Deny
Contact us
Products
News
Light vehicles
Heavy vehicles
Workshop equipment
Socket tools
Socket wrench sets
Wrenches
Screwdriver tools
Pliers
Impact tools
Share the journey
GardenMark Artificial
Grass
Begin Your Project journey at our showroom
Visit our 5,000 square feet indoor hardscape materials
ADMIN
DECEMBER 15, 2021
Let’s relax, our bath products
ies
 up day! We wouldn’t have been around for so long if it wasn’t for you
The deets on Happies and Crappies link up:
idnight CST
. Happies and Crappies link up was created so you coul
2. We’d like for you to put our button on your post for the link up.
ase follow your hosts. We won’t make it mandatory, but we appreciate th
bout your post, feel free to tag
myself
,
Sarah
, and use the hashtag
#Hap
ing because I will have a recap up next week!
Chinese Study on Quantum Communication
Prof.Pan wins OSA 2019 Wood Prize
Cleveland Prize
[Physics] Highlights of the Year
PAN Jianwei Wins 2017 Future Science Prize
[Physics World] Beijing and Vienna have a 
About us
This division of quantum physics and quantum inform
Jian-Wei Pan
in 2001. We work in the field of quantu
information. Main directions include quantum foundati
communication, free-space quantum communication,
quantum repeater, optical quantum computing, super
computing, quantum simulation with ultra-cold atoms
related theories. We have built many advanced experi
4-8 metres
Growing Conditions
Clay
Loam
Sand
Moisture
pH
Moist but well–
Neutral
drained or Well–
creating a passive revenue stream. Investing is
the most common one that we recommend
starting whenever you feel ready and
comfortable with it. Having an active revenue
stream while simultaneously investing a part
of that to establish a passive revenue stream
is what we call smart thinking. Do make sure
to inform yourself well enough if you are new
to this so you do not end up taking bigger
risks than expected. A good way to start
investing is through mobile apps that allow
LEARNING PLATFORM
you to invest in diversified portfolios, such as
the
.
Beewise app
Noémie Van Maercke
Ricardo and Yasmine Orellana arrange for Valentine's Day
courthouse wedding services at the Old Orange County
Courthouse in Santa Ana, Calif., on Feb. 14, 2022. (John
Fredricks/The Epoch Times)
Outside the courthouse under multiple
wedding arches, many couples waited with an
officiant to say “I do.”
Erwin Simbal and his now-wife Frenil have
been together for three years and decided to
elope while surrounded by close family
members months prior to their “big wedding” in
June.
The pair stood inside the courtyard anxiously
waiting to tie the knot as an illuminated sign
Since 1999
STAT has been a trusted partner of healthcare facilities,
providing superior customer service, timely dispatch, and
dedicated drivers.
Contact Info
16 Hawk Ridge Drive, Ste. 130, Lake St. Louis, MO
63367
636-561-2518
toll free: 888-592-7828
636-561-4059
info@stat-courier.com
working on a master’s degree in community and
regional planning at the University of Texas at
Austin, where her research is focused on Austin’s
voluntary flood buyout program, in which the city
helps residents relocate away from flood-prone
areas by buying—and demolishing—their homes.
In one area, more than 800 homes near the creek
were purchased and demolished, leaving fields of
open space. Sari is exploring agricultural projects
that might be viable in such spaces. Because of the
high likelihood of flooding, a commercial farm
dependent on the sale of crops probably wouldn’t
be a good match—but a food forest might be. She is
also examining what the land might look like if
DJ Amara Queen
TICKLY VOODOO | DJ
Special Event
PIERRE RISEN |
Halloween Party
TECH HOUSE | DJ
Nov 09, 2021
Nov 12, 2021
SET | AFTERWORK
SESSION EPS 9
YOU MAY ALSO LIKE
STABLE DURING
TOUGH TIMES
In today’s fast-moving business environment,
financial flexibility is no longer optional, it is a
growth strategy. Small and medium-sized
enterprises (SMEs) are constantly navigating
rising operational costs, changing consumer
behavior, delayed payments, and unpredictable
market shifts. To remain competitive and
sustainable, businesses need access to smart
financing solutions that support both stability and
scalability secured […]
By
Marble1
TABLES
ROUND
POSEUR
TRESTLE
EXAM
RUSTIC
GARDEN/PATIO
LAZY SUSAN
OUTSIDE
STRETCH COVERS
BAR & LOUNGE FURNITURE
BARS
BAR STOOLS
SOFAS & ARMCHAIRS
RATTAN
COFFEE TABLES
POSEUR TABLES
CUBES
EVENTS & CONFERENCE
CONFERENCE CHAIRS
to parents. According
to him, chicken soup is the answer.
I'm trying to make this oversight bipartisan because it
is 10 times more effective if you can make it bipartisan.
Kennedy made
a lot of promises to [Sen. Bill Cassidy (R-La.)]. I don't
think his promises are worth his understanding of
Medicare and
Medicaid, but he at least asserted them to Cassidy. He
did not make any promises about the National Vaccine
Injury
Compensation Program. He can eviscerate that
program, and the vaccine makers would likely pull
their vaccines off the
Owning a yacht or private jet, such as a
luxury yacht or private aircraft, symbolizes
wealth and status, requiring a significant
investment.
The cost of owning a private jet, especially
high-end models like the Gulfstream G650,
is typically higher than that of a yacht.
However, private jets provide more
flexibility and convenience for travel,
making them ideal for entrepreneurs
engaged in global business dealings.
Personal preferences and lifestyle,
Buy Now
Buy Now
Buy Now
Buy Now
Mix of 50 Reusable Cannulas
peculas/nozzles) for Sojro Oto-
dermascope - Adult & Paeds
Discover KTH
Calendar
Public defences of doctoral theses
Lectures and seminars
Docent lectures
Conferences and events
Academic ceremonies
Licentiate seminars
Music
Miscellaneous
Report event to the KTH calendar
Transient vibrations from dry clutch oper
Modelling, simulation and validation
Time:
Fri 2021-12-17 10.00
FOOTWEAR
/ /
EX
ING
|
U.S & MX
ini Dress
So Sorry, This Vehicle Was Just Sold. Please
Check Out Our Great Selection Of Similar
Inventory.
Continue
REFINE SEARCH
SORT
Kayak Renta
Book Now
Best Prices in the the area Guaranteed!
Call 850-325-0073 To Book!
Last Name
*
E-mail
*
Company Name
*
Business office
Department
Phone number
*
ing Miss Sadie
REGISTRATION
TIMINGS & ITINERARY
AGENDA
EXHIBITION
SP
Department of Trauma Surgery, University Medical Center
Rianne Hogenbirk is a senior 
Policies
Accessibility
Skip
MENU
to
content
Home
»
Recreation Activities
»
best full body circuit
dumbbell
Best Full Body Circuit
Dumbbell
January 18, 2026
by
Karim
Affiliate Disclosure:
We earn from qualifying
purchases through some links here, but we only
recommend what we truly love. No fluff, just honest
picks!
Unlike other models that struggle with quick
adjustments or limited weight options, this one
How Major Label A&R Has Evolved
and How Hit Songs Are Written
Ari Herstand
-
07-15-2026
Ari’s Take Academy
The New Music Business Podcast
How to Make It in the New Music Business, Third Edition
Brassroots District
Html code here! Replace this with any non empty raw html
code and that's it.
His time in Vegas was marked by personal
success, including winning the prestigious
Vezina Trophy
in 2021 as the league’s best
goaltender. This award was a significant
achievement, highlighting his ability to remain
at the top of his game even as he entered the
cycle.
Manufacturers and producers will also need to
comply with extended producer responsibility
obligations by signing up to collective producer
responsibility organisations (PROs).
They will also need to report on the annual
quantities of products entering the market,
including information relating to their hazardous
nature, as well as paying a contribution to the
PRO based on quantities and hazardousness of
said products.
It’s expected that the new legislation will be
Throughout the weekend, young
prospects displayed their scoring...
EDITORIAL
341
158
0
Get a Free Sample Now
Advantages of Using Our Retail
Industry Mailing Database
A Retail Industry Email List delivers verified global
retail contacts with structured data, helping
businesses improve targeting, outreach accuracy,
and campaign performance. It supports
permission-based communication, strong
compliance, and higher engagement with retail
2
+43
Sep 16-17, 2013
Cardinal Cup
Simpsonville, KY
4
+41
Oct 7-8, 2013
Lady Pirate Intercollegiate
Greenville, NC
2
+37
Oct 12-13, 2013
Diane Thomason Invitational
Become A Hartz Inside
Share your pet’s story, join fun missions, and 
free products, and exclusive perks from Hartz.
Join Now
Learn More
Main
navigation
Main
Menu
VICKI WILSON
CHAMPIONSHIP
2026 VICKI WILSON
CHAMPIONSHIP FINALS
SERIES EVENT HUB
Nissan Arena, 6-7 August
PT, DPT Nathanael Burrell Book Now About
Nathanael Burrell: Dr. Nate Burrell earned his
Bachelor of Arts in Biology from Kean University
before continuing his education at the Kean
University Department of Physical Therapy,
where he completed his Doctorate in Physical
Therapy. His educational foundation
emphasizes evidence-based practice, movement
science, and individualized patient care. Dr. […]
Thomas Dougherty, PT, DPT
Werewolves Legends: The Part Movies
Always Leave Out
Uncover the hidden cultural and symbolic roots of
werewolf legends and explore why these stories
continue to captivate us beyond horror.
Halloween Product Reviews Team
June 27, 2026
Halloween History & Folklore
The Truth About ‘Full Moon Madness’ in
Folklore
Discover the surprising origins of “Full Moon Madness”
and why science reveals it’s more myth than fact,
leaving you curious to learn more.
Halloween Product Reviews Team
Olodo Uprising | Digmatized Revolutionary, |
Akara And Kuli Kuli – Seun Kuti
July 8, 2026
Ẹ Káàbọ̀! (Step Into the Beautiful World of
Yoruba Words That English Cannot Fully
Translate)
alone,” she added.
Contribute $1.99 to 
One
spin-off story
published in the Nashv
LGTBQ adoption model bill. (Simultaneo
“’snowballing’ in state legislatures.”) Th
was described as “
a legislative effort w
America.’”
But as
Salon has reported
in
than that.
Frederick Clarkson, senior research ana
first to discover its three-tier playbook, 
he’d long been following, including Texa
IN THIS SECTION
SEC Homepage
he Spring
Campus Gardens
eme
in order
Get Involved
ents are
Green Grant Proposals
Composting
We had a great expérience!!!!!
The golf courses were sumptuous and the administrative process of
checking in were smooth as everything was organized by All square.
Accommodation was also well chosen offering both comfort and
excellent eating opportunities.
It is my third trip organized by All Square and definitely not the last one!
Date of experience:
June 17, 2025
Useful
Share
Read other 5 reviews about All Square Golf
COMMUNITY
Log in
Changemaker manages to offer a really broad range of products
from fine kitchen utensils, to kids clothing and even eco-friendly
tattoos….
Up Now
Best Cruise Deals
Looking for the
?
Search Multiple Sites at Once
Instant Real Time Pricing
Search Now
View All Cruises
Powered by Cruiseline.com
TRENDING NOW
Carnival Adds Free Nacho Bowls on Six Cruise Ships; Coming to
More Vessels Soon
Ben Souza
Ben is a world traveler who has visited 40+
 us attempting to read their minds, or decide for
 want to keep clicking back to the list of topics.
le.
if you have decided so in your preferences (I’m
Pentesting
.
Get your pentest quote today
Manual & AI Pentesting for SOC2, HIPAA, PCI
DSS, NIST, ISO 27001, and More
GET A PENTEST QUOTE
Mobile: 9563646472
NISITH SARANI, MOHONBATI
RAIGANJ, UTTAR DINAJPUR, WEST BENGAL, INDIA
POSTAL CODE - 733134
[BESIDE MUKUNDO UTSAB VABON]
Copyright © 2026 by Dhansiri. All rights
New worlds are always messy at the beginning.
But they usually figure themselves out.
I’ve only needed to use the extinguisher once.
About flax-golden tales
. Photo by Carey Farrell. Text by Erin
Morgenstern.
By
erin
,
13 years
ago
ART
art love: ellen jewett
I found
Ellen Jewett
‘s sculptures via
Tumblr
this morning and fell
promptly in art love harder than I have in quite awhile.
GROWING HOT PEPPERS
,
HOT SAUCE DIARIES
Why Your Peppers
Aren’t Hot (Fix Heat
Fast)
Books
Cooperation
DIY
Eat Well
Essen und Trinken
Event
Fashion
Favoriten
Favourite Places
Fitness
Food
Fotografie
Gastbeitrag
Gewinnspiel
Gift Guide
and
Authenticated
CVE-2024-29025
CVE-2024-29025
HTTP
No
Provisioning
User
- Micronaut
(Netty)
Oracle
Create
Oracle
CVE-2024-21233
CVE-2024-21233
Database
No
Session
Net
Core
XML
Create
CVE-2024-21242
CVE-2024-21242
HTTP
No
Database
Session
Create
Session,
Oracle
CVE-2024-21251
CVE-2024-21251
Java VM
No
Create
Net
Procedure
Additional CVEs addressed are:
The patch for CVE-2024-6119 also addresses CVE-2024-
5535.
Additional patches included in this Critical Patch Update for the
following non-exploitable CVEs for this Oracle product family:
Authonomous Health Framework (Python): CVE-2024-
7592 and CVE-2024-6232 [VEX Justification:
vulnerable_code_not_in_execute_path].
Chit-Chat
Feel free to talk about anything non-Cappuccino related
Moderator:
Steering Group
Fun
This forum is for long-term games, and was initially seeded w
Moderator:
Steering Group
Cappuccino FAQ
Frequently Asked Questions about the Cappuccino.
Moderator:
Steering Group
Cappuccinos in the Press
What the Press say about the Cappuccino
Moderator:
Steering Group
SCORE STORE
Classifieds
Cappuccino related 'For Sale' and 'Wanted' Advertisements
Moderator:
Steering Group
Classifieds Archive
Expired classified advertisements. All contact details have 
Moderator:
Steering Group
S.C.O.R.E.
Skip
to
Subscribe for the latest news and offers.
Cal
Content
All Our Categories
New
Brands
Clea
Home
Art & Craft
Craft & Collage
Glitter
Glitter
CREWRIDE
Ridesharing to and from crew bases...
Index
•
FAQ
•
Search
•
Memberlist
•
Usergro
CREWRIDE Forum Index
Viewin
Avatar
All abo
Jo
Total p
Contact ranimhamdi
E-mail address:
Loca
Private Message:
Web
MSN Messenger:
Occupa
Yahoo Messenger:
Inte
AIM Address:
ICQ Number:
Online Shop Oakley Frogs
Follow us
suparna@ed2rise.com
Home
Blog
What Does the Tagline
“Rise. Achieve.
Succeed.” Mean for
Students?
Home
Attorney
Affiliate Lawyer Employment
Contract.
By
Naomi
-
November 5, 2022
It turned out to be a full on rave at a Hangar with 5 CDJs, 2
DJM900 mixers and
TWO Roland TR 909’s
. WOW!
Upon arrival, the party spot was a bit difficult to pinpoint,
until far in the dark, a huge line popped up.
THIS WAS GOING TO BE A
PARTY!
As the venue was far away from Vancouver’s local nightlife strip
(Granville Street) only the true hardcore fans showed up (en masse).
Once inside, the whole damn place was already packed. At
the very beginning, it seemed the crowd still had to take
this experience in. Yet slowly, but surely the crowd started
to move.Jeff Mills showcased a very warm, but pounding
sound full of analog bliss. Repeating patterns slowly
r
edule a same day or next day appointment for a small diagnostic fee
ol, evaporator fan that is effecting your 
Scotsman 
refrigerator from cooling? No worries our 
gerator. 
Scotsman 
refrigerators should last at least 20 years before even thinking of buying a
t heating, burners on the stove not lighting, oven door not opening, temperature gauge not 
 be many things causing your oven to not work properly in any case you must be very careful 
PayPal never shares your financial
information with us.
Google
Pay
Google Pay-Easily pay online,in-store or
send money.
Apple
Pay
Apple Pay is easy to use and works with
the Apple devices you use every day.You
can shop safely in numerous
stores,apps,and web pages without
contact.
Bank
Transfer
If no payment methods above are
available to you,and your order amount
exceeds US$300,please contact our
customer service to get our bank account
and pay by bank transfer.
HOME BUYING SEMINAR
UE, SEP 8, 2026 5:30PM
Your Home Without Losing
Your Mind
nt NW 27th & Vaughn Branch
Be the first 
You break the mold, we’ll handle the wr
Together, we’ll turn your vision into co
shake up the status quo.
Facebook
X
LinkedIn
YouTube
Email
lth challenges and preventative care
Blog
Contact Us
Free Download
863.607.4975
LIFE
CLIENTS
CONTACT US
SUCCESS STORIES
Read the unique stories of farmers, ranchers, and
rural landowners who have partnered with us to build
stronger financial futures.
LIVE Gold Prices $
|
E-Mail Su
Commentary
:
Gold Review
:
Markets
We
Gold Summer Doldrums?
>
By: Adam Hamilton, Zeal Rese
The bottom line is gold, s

======

Work instructions: From the listing above, the lines starting with the one that has "Ben is a world traveler who has visited 40+" and running through the one that has "But they usually figure themselves out." should be copied exactly, ends included.

Written solution:
Ben is a world traveler who has visited 40+
 us attempting to read their minds, or decide for
 want to keep clicking back to the list of topics.
le.
if you have decided so in your preferences (I’m
Pentesting
.
Get your pentest quote today
Manual & AI Pentesting for SOC2, HIPAA, PCI
DSS, NIST, ISO 27001, and More
GET A PENTEST QUOTE
Mobile: 9563646472
NISITH SARANI, MOHONBATI
RAIGANJ, UTTAR DINAJPUR, WEST BENGAL, INDIA
POSTAL CODE - 733134
[BESIDE MUKUNDO UTSAB VABON]
Copyright © 2026 by Dhansiri. All rights
New worlds are always messy at the beginning.
But they usually figure themselves out.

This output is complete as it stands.